__Prompt__
Output the lines below as a JSON list of strings, one string per line, leaving out blank lines and the pictures.
•••
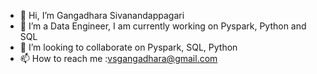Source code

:- 👋 Hi, I’m Gangadhara Sivanandappagari
- 👀 I’m a Data Engineer, I am currently working on Pyspark, Python and SQL
- 💞️ I’m looking to collaborate on Pyspark, SQL, Python
- 📫 How to reach me :vsgangadhara@gmail.com

<!---
vsgangadhara/vsgangadhara is a ✨ special ✨ repository because its `README.md` (this file) appears on your GitHub profile.
You can click the Preview link to take a look at your changes.
--->
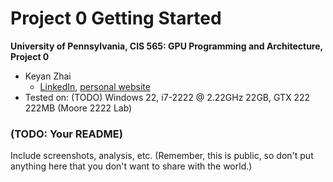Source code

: Project 0 Getting Started
====================

**University of Pennsylvania, CIS 565: GPU Programming and Architecture, Project 0**

* Keyan Zhai
  * [LinkedIn](www.linkedin.com/in/keyanzhai), [personal website](https://keyanzhai.cool/)
* Tested on: (TODO) Windows 22, i7-2222 @ 2.22GHz 22GB, GTX 222 222MB (Moore 2222 Lab)

### (TODO: Your README)

Include screenshots, analysis, etc. (Remember, this is public, so don't put
anything here that you don't want to share with the world.)


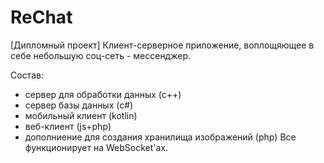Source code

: # ReChat
[Дипломный проект]
Клиент-серверное приложение, воплощяющее в себе небольшую соц-сеть - мессенджер.

Состав:
  - сервер для обработки данных (с++)
  - сервер базы данных (с#)
  - мобильный клиент (kotlin)
  - веб-клиент (js+php)
  - дополниение для создания хранилища изображений (php)
Все функционирует на WebSocket'ах.
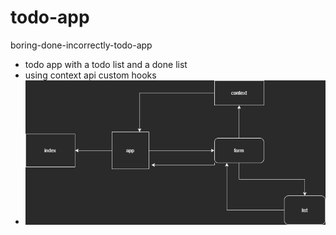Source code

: # todo-app

boring-done-incorrectly-todo-app

- todo app with a todo list and a done list
- using context api custom hooks
- ![uml](./30.drawio.png)
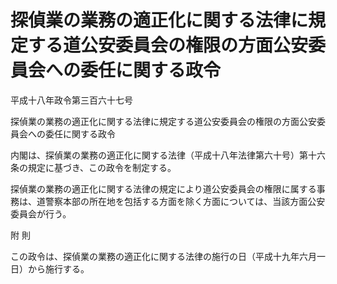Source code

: # 探偵業の業務の適正化に関する法律に規定する道公安委員会の権限の方面公安委員会への委任に関する政令

平成十八年政令第三百六十七号

探偵業の業務の適正化に関する法律に規定する道公安委員会の権限の方面公安委員会への委任に関する政令

内閣は、探偵業の業務の適正化に関する法律（平成十八年法律第六十号）第十六条の規定に基づき、この政令を制定する。

探偵業の業務の適正化に関する法律の規定により道公安委員会の権限に属する事務は、道警察本部の所在地を包括する方面を除く方面については、当該方面公安委員会が行う。

附 則

この政令は、探偵業の業務の適正化に関する法律の施行の日（平成十九年六月一日）から施行する。
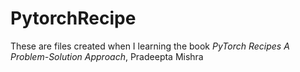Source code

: # PytorchRecipe
These are files created when I learning the book *PyTorch Recipes A Problem-Solution Approach*, Pradeepta Mishra
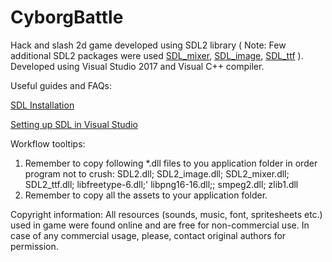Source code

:# CyborgBattle
Hack and slash 2d game developed using SDL2 library (
Note: Few additional SDL2 packages were used
[SDL_mixer](https://www.libsdl.org/projects/SDL_mixer/),
[SDL_image](https://www.libsdl.org/projects/SDL_image/),
[SDL_ttf](https://www.libsdl.org/projects/SDL_ttf/)
).
Developed using Visual Studio 2017 and Visual C++ compiler.

Useful guides and FAQs:

[SDL Installation](https://wiki.libsdl.org/Installation)

[Setting up SDL in Visual Studio](https://xeekworx.com/sdl2guides/14-sdl2guides-setupvs)

Workflow tooltips:
1. Remember to copy following *.dll files to you application folder in order program not to crush:
SDL2.dll; SDL2_image.dll; SDL2_mixer.dll; SDL2_ttf.dll; libfreetype-6.dll;' libpng16-16.dll;; smpeg2.dll; zlib1.dll
2. Remember to copy all the assets to your application folder.

Copyright information:
All resources (sounds, music, font, spritesheets etc.) used in game were found online and are free for non-commercial use.
In case of any commercial usage, please, contact original authors for permission.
•••
__Result of the task__
[
  "Source code",
  ":- 👋 Hi, I’m Gangadhara Sivanandappagari",
  "- 👀 I’m a Data Engineer, I am currently working on Pyspark, Python and SQL",
  "- 💞️ I’m looking to collaborate on Pyspark, SQL, Python",
  "- 📫 How to reach me :vsgangadhara@gmail.com",
  "<!---",
  "vsgangadhara/vsgangadhara is a ✨ special ✨ repository because its `README.md` (this file) appears on your GitHub profile.",
  "You can click the Preview link to take a look at your changes.",
  "--->",
  "Source code",
  ": Project 0 Getting Started",
  "====================",
  "**University of Pennsylvania, CIS 565: GPU Programming and Architecture, Project 0**",
  "* Keyan Zhai",
  "  * [LinkedIn](www.linkedin.com/in/keyanzhai), [personal website](https://keyanzhai.cool/)",
  "* Tested on: (TODO) Windows 22, i7-2222 @ 2.22GHz 22GB, GTX 222 222MB (Moore 2222 Lab)",
  "### (TODO: Your README)",
  "Include screenshots, analysis, etc. (Remember, this is public, so don't put",
  "anything here that you don't want to share with the world.)",
  "Source code",
  ": # ReChat",
  "[Дипломный проект]",
  "Клиент-серверное приложение, воплощяющее в себе небольшую соц-сеть - мессенджер.",
  "Состав:",
  "  - сервер для обработки данных (с++)",
  "  - сервер базы данных (с#)",
  "  - мобильный клиент (kotlin)",
  "  - веб-клиент (js+php)",
  "  - дополниение для создания хранилища изображений (php)",
  "Все функционирует на WebSocket'ах.",
  "Source code",
  ": # todo-app",
  "boring-done-incorrectly-todo-app",
  "- todo app with a todo list and a done list",
  "- using context api custom hooks",
  "- ![uml](./30.drawio.png)",
  "Source code",
  ": # 探偵業の業務の適正化に関する法律に規定する道公安委員会の権限の方面公安委員会への委任に関する政令",
  "平成十八年政令第三百六十七号",
  "探偵業の業務の適正化に関する法律に規定する道公安委員会の権限の方面公安委員会への委任に関する政令",
  "内閣は、探偵業の業務の適正化に関する法律（平成十八年法律第六十号）第十六条の規定に基づき、この政令を制定する。",
  "探偵業の業務の適正化に関する法律の規定により道公安委員会の権限に属する事務は、道警察本部の所在地を包括する方面を除く方面については、当該方面公安委員会が行う。",
  "附 則",
  "この政令は、探偵業の業務の適正化に関する法律の施行の日（平成十九年六月一日）から施行する。",
  "Source code",
  ": # PytorchRecipe",
  "These are files created when I learning the book *PyTorch Recipes A Problem-Solution Approach*, Pradeepta Mishra",
  "Source code",
  ":# CyborgBattle",
  "Hack and slash 2d game developed using SDL2 library (",
  "Note: Few additional SDL2 packages were used",
  "[SDL_mixer](https://www.libsdl.org/projects/SDL_mixer/),",
  "[SDL_image](https://www.libsdl.org/projects/SDL_image/),",
  "[SDL_ttf](https://www.libsdl.org/projects/SDL_ttf/)",
  ").",
  "Developed using Visual Studio 2017 and Visual C++ compiler.",
  "Useful guides and FAQs:",
  "[SDL Installation](https://wiki.libsdl.org/Installation)",
  "[Setting up SDL in Visual Studio](https://xeekworx.com/sdl2guides/14-sdl2guides-setupvs)",
  "Workflow tooltips:",
  "1. Remember to copy following *.dll files to you application folder in order program not to crush:",
  "SDL2.dll; SDL2_image.dll; SDL2_mixer.dll; SDL2_ttf.dll; libfreetype-6.dll;' libpng16-16.dll;; smpeg2.dll; zlib1.dll",
  "2. Remember to copy all the assets to your application folder.",
  "Copyright information:",
  "All resources (sounds, music, font, spritesheets etc.) used in game were found online and are free for non-commercial use.",
  "In case of any commercial usage, please, contact original authors for permission."
]